Digitalization Gap in European Construction
The timing of this raise aligns with a structural inflection point for European construction. The Europe Construction 4.0 market was valued at approximately USD 4.96 billion in 2025 and is projected to reach USD 25.7 billion by 2035, growing at a CAGR of 17.9%. The broader European construction market stood at USD 2.10 trillion in 2024 and is expected to reach USD 2.78 trillion by 2030.
After a dip in 2024 and flat growth in 2025, analysts now forecast a 2.5% rebound for 2026, driven by residential recovery and increased infrastructure investment. Despite this scale, construction remains one of the least digitalized industries globally. Pillar is targeting a market where legacy financial processes, paper-based invoicing, and fragmented project tracking are still the norm, particularly among small and mid-sized Italian and European construction firms.
Earlybird Venture Capital, a Munich-based firm that has backed high-growth European tech across deep tech, health tech, and digital innovation since 1997, brings significant institutional credibility to this round. Base10 Partners, a San Francisco-based growth-stage fund known for backing companies addressing real-economy challenges, signals international conviction in Pillar’s cross-border ambitions.
Competitive Landscape
Pillar operates in a narrow but rapidly expanding niche, specifically AI-powered financial and operational management software for construction SMEs. Its two most comparable competitors at an early stage are Sibill (Italy) and Bridgit (Canada).

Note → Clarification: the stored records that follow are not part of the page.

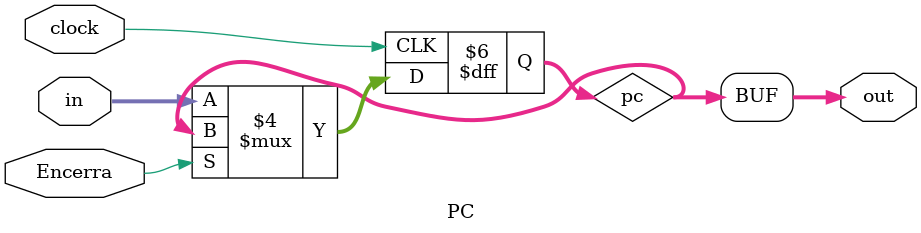
<source format=v>
module PC (
  input wire clock,
  input wire [7:0] in,
  output wire [7:0] out,
  input Encerra
);
  
  reg [7:0] pc;
  
  always @(posedge clock)
    begin
    if(~Encerra) begin 
      pc = in;
    end
  end
  
  assign out = pc;

endmodule
</source>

| Feature / Metric | Pillar | Sibill | Bridgit |
| Focus | Construction-specific financial OS (invoices, sites, payroll) | SME finance management across all sectors | Workforce intelligence for construction |
| Geography | Italy, expanding to Europe | Italy | North America |
| Total Funding | €15.2M (Pre-Seed + Seed) | €18.7M (Pre-Seed + Series A) | ~$24M CAD Series B |
| Key Investors | Earlybird, Base10, Italian Founders Fund | Creandum, Keen Venture Partners | Camber Creek, Storm Ventures |
| AI Capabilities | Bank reconciliation, anomaly detection, WhatsApp assistant | AI-powered invoice and payment automation | Workforce analytics and scheduling |
| Client Base | 400+ active construction clients | 2,600+ SME clients | Enterprise-level GCs in North America |
| Stage | Seed (2025) | Series A (2025) | Series B (2021) |
Strategic Analysis
Pillar holds a clear edge in construction-vertical specificity, with per-site financial tracking and a WhatsApp-based field data tool that neither Sibill nor Bridgit replicates. However, Sibill, with its broader SME base of 2,600+ clients, currently has a larger Italian footprint and is slightly further along in its funding journey at €18.7M total raised. Pillar’s edge is depth within construction; Sibill’s advantage lies in breadth across the Italian SME market.
TechnoTrenz’s Takeaway
I have tracked a lot of early-stage contech raises over the past few years, and I will be direct: this one stands out. In my experience, the startups that attract both a European institutional fund like Earlybird and a U.S. growth investor like Base10 at the Seed stage are the ones that have already demonstrated something real, not just a good pitch deck. The fact that Pillar crossed €1 million in ARR in just four months of 2026, while still a Seed-stage company, is the kind of traction that makes institutional investors move fast.
I think this is a big deal because the construction industry is genuinely one of the last major economic sectors to be digitalized at scale. In Italy alone, construction accounts for a disproportionate share of GDP, yet most companies on job sites are still managing finances through spreadsheets or accountants working with incomplete data. Pillar is not just selling software. It is trying to close an operational intelligence gap that costs the industry billions in margin leakage every year.